Records for this exercise section start

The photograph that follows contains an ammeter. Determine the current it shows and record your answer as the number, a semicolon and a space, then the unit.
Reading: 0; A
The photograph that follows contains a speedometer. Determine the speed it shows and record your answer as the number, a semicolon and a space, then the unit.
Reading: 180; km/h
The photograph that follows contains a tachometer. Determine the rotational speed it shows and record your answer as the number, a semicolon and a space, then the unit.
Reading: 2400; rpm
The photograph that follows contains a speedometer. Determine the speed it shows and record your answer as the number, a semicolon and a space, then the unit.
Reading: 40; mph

Records for this exercise section end
Records for this exercise section start

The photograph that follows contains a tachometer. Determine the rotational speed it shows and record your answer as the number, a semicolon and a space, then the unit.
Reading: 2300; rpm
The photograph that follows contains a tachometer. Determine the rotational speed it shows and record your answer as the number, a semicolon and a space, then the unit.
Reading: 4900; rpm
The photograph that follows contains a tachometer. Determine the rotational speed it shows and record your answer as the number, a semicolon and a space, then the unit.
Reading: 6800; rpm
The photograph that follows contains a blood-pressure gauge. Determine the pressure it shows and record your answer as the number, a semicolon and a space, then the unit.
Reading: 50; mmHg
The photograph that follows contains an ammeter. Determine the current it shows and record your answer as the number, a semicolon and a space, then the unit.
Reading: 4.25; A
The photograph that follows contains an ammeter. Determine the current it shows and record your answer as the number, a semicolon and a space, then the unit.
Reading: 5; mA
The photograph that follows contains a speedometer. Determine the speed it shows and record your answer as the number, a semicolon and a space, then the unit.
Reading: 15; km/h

Records for this exercise section end

• Action item: Collect every line from the items above that contains the string "Reading" and copy each one in full. Case counts when matching.

• Solved exercise:
Reading: 0; A
Reading: 180; km/h
Reading: 2400; rpm
Reading: 40; mph
Reading: 2300; rpm
Reading: 4900; rpm
Reading: 6800; rpm
Reading: 50; mmHg
Reading: 4.25; A
Reading: 5; mA
Reading: 15; km/h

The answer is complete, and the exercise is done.